Real vs. Nominal Exchange Rates

  • Nominal exchange rate: The actual observed rate at which currencies trade in markets (e.g., 1.10 USD per EUR)
  • Real exchange rate: The nominal rate adjusted for relative inflation between two countries; measures actual competitiveness of goods and services

A country with higher inflation than its trading partners sees its real exchange rate appreciate even if the nominal rate stays flat, making its exports less competitive. Real exchange rate movements determine trade flows over the medium and long term more reliably than nominal rates alone.

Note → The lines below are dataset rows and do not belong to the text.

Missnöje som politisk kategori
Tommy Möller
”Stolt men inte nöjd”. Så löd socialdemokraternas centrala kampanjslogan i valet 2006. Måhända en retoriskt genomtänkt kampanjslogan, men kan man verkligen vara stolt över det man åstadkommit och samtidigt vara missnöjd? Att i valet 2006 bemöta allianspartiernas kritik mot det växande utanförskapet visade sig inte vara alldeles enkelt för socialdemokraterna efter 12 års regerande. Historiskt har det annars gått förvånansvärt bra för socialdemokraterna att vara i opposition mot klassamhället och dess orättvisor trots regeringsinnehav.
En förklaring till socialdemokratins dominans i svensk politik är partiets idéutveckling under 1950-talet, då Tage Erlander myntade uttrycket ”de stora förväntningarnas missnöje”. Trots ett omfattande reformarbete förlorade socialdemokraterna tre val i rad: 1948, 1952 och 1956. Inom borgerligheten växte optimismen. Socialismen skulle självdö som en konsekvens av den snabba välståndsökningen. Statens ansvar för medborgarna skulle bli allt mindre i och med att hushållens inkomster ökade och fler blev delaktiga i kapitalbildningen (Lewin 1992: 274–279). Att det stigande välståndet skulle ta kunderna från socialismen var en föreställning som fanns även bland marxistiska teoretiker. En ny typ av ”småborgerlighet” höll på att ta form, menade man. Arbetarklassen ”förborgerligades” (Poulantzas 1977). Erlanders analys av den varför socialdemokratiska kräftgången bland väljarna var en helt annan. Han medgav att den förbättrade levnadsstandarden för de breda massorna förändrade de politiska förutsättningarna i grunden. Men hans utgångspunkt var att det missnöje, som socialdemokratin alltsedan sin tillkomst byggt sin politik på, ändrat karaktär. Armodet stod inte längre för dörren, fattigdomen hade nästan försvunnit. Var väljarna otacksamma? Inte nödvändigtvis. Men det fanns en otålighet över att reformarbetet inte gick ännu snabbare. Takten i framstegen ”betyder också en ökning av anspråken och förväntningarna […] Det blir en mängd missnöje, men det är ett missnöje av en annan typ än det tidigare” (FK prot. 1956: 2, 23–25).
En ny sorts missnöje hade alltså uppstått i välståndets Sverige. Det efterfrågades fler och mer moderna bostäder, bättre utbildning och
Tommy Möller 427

Impact on Businesses and Consumers

Impact AreaStrong Dollar EffectWeak Dollar Effect
U.S. exportersProducts more expensive abroad; exports fallProducts cheaper abroad; exports rise
U.S. importersForeign goods cheaper; imports riseForeign goods more expensive; imports fall
U.S. tourists abroadMore purchasing power abroadLess purchasing power abroad
Foreign companies with USD earningsEarnings worth more in home currencyEarnings worth less in home currency
U.S. inflationCheaper imports help suppress inflationCostlier imports contribute to inflation

Exchange rate movements are simultaneously prices, policy tools, and barometers of relative economic conditions—which is why the forex market's enormous daily volume reflects so many different participants managing so many different exposures.